La chica parecía un chico, el chico parecía un niño adolescente. Se habían prestado un arrumaco en la cola del supermercado, porque era cinco de enero y los dos trabajaban en la tele y la gente los miraba. En general, se sentían observados. No en este supermercado, en concreto, pues, al igual que en Vietnam, los que habían podido, se habían mudado a otros barrios con más
glam. Aquí crecía más bien el
under-glam, y aunque
Urinario-man había pensado que se podría ganar la vida como manager de personajes de barrio para la telebasura, los propios personajes, conscientes de sus posibilidades, se habían sentido famosos de antemano, dilapidando su futuro anterior en tascas y cafetines. Y como los bares tipo paco, manolo o ramón los habían ido comprando los bangla a golpe de bolsa de basura (llena de billetes nuevos, eso sí), los auténticos personajes de barrio hibernaban en el sofá de casa frente al televisor, una media de diez horas diarias, con la esperanza de que alguien llamara a la puerta (las llamadas al teléfono fijo eran escasas o inexistentes). La pareja que estaba a punto de pagar su transacción se sentía feliz, se buscaban las manos en la cola del super, y él se ofreció para caminar hasta la entrada, y echar un vistazo al mapa con las marcas de la zona de reparto.

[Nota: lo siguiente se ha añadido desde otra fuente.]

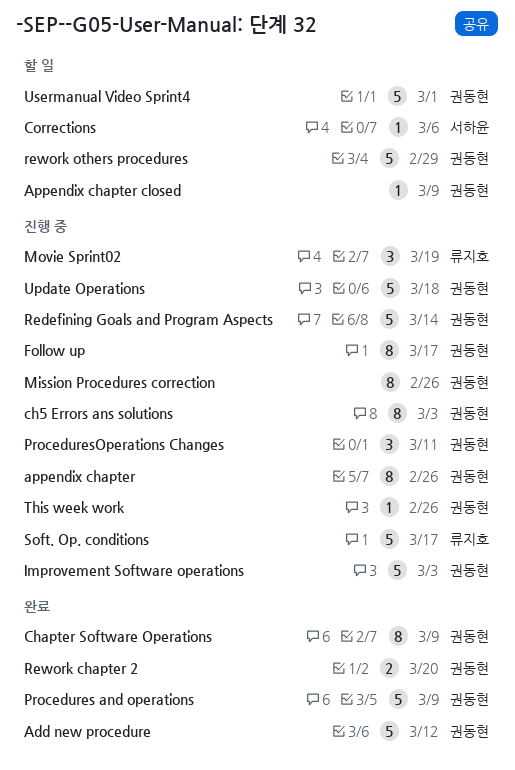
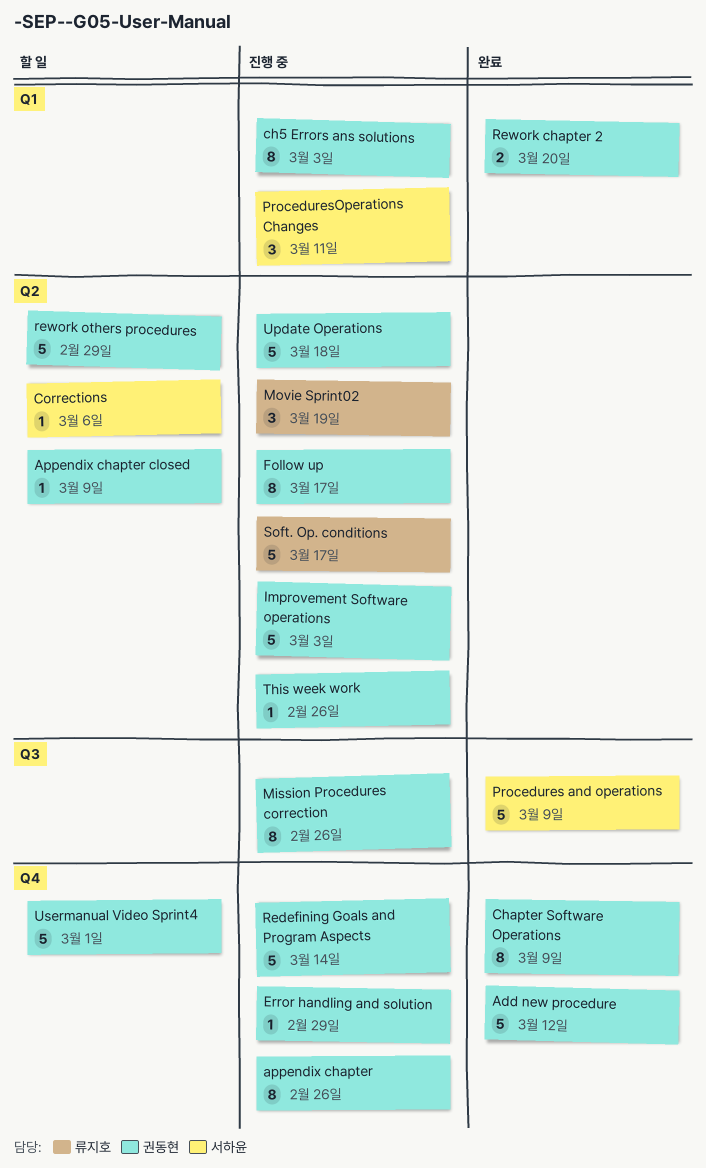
Error handling and solution: none -> present
Procedures and operations, owner: 권동현 -> 서하윤
ProceduresOperations Changes, owner: 권동현 -> 서하윤

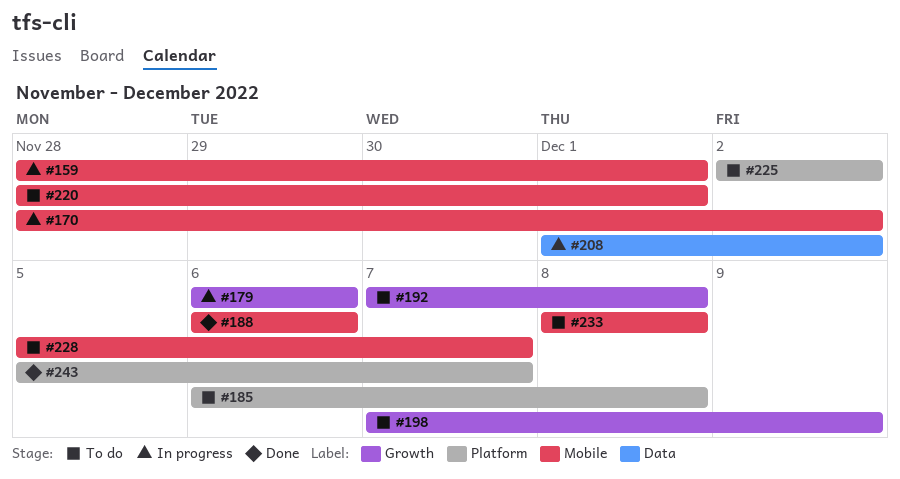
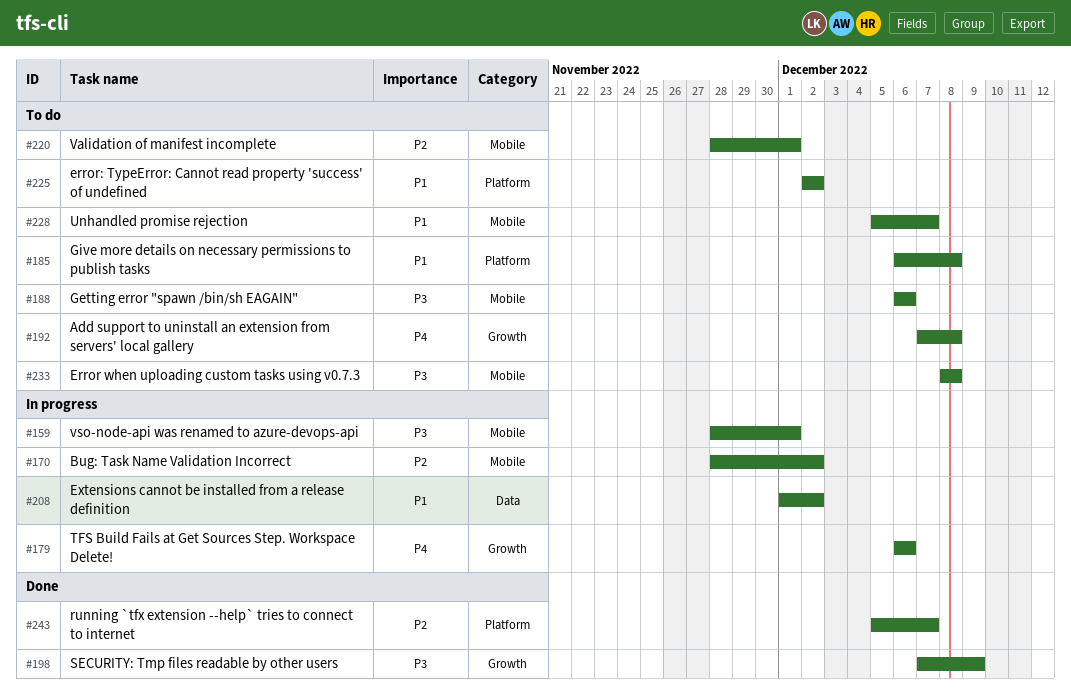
#188, status: Done -> To do
#198, status: To do -> Done

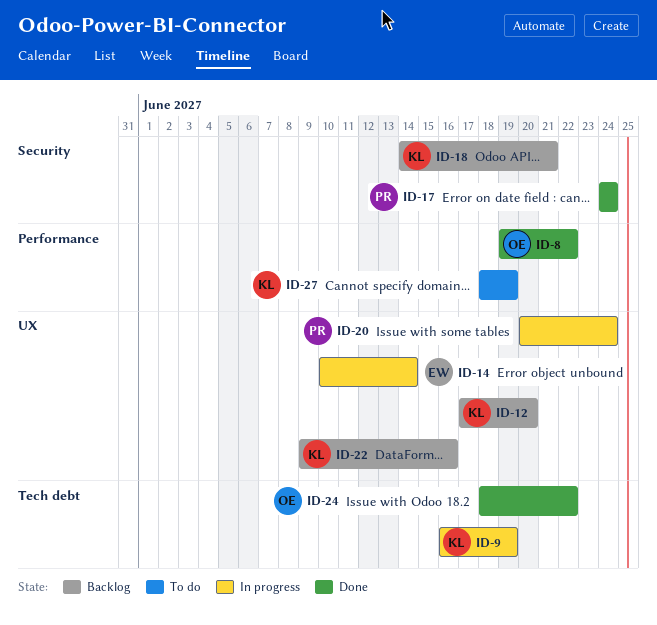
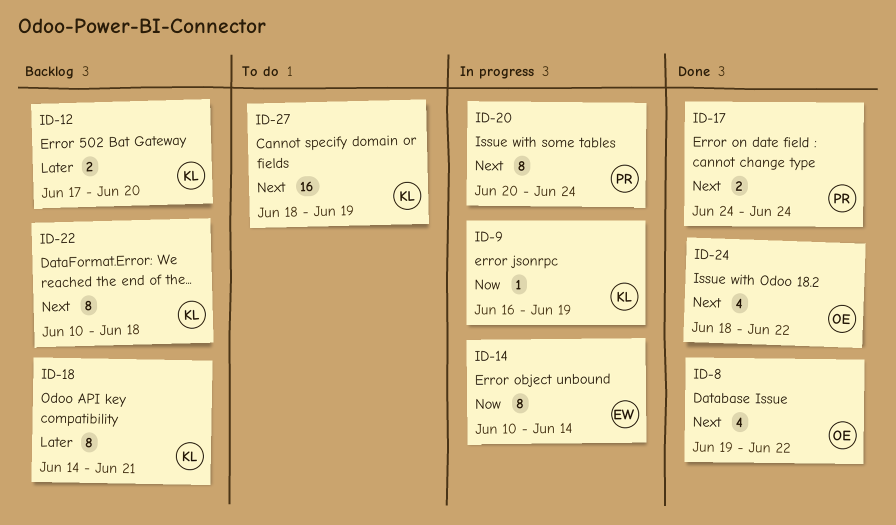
ID-22, start: Jun 9 -> Jun 10
ID-22, due: Jun 16 -> Jun 18

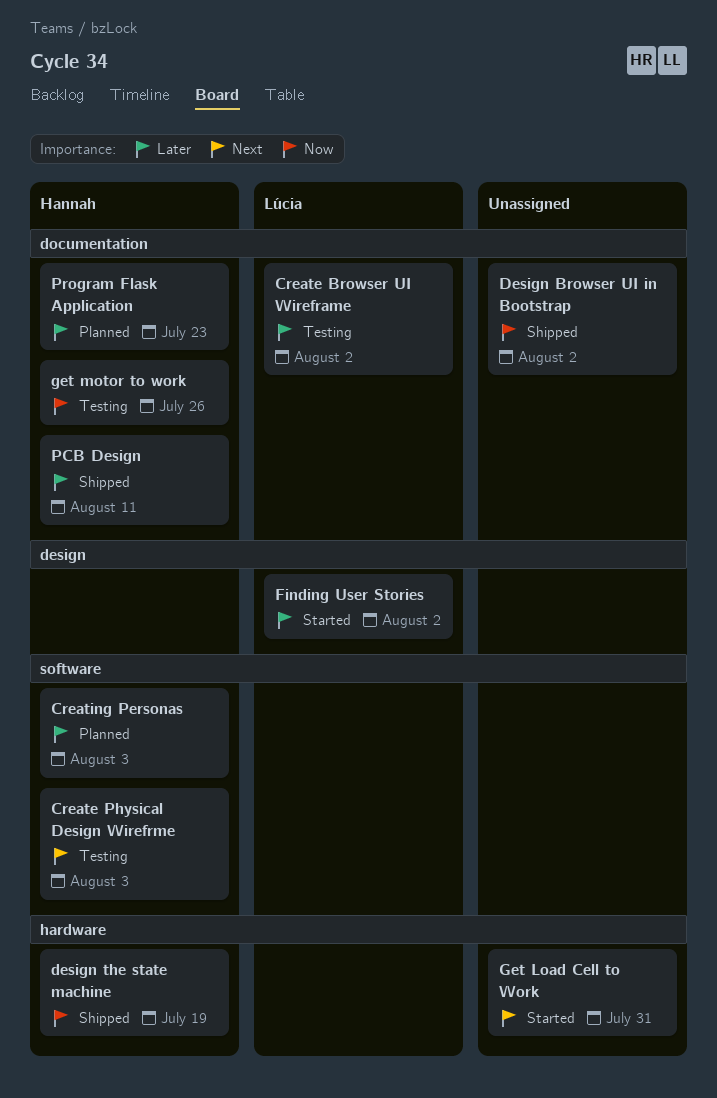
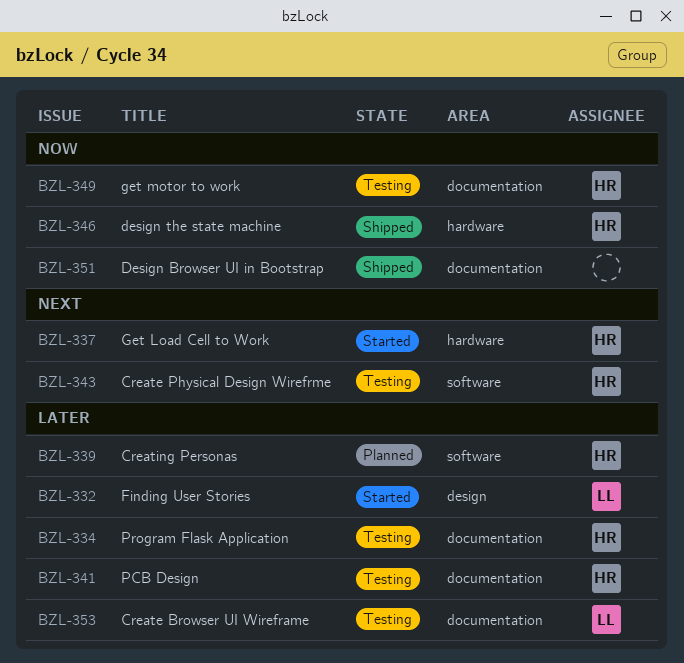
Get Load Cell to Work, owner: none -> Hannah
PCB Design, status: Shipped -> Testing
Program Flask Application, status: Planned -> Testing

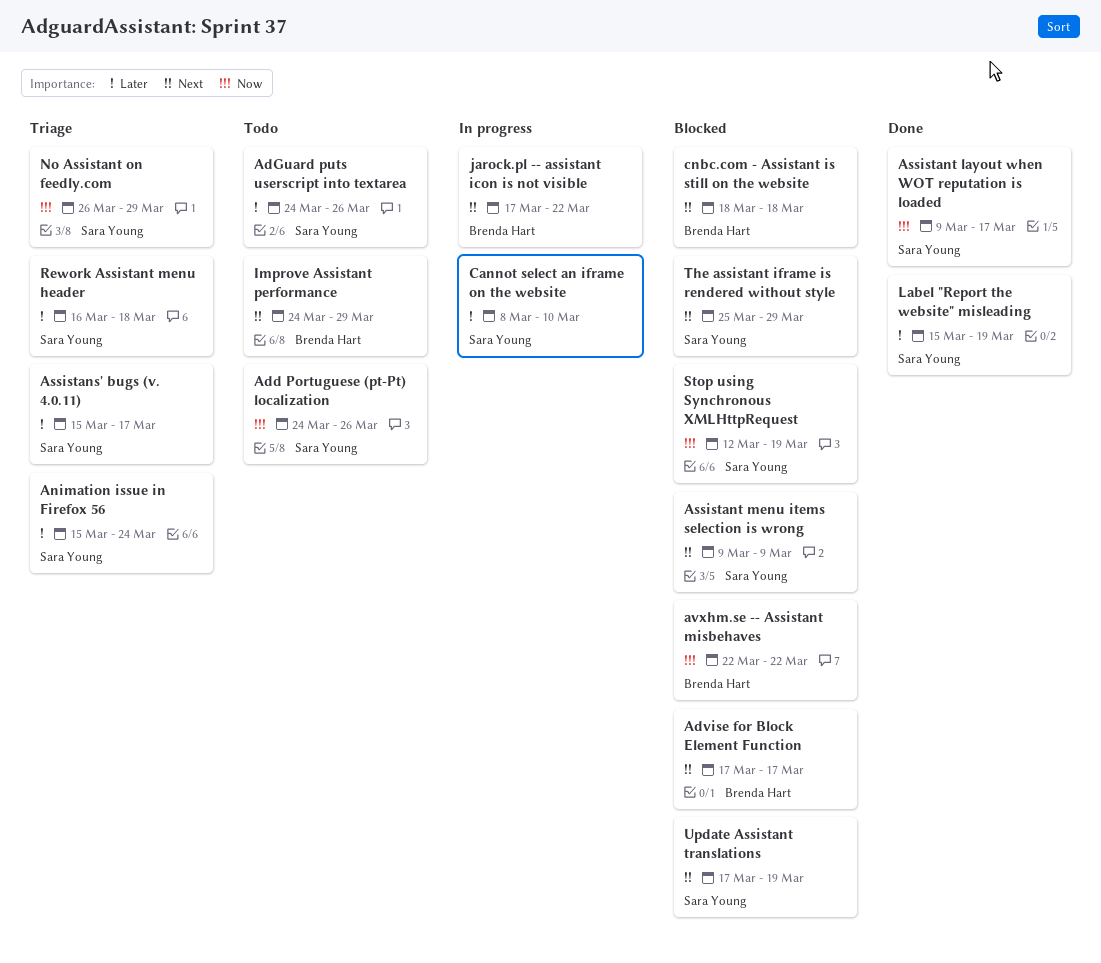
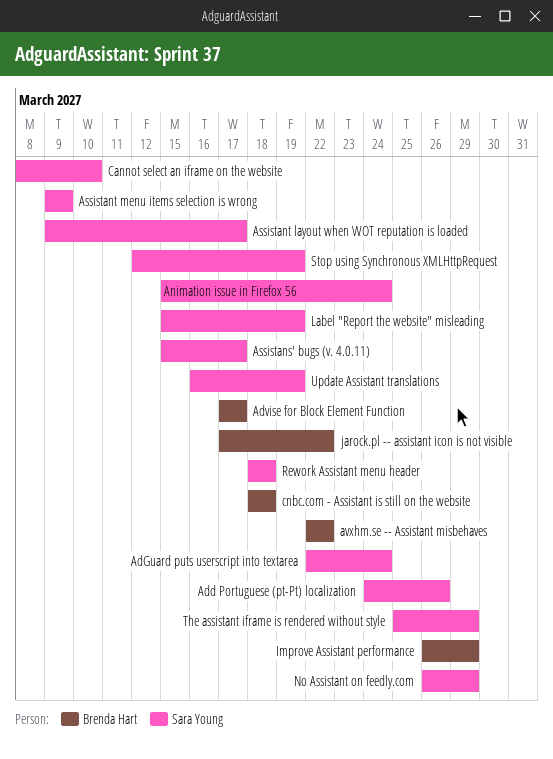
AdGuard puts userscript into textarea, start: Mar 24 -> Mar 22
AdGuard puts userscript into textarea, due: Mar 26 -> Mar 24
Improve Assistant performance, start: Mar 24 -> Mar 26
Rework Assistant menu header, start: Mar 16 -> Mar 18
Update Assistant translations, start: Mar 17 -> Mar 16

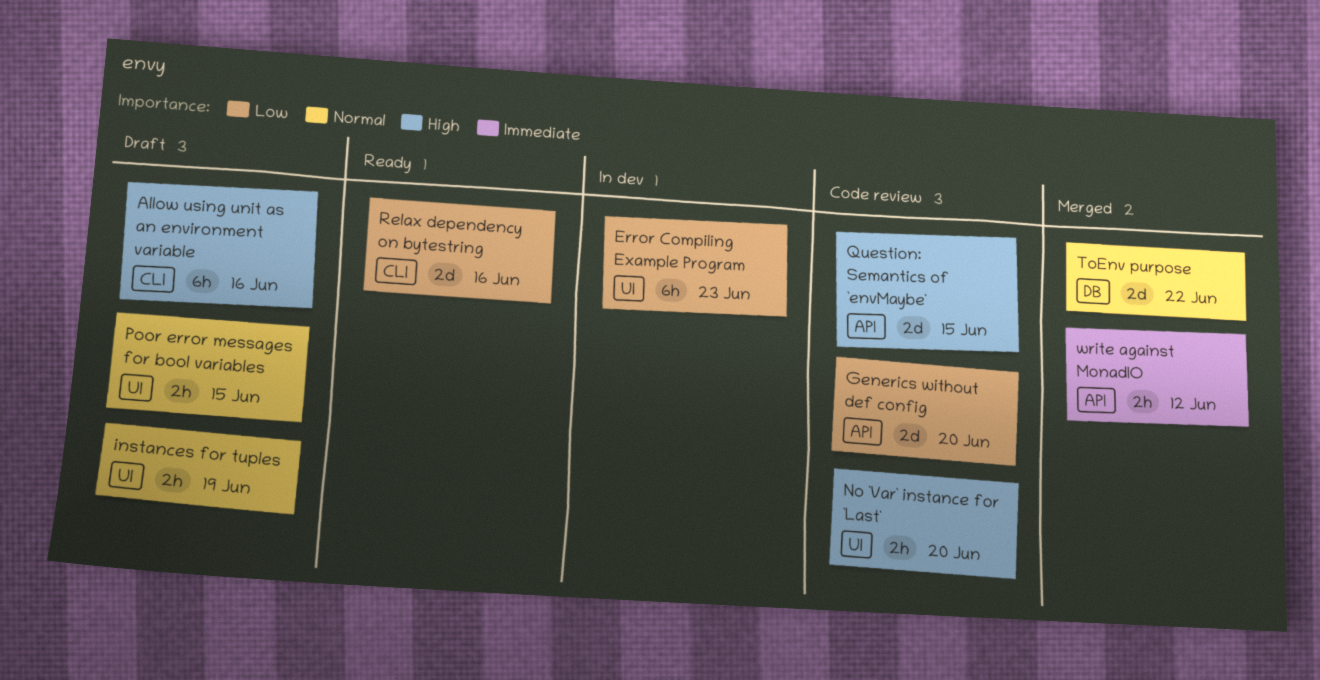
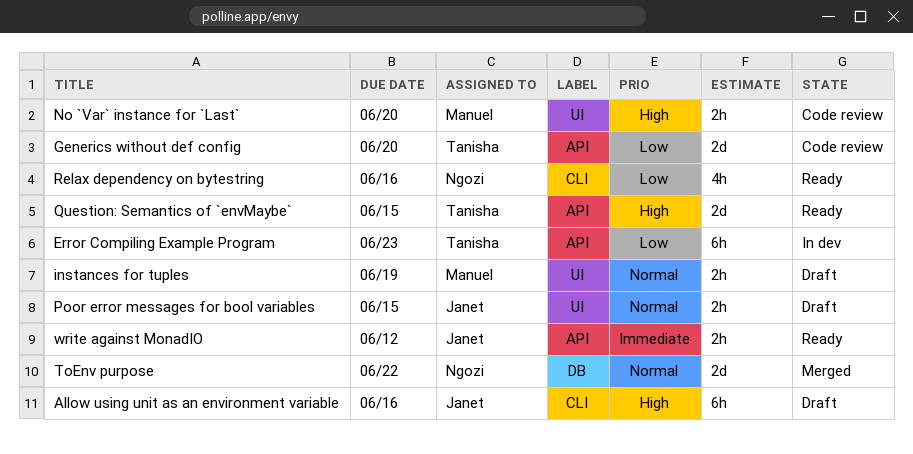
Error Compiling Example Program, label: UI -> API
Question: Semantics of `envMaybe`, status: Code review -> Ready
Relax dependency on bytestring, estimate: 2d -> 4h
write against MonadIO, status: Merged -> Ready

El chico era guionista, porque consideraba que se ligaba más y el
facebook se te llenaba antes de caras guapas y risueñas. Era como completar la colección de cromos de futbol, sólo que aquí las estrellas eran infinitas tendentes a infinito. Una cara guapa conectada a otra cara que conoce a otra cara…Y asi, en fin, hasta el día del estallido final, en el que un pedo galáctico y ultrasónico destruyera el llamado espacio de la conectividad y redujera la nada absoluta a un trozo de algo. Ella, una cara recién lavada, especie de ser andrógino, guapo, eso sí, mezcla del primer
David Bowie y una
Linda Evangelista veinteañera, iba a dejarle a él. Con pena, porque él la había introducido en el mundillo, con sus contactos, y le había escrito muchas de las mejores frases que ella, guapo, excesivamente fascinante, nunca tendría necesidad de inventar. El lo sabía, porque era guionista, malo, pero su nombre aparecía en los títulos de crédito. Y como los dos se movían en el terreno de lo previsible y lo anodino, las sorpresas estaban calculadas. Entonces él, para sentirse superior, le había comprado un roscón de reyes, y en lugar de la figurita escondida, había introducido un soldado con una pancarta enroscada en la bayoneta:
la felicidad es un revólver ardiente. Que la había copiado de los Beatles, vale, pero para algo era guionista, malo, pero copiando era muy bueno. Todo para que ella, al morder la pieza, se sorprendiera, porque él amaba su cara de falsa alegría, porque pensaba que cualquier manifestación de un sentimiento de ella, le pertenecía en exclusiva, por el simple hecho de que hacían la compra juntos, se buscaban las manos o la cintura mientras esperaban su turno o él, de una manera espontánea y premeditada a la vez, cruzaba el vestíbulo hasta el mapa con las zonas de reparto marcadas. Y aun tuvo la osadía de interesarse en el nombre de las calles, llevándose el índice a la montura de las gafas, sí, de pasta negra. Mientras ella, sóla, con su mejor sonrisa preparada, le comentó a la cajera:
-Es muy importante que la compra la traigan esta tarde. Porque hay congelados…
Y mañana ya iba a ser un poco tarde.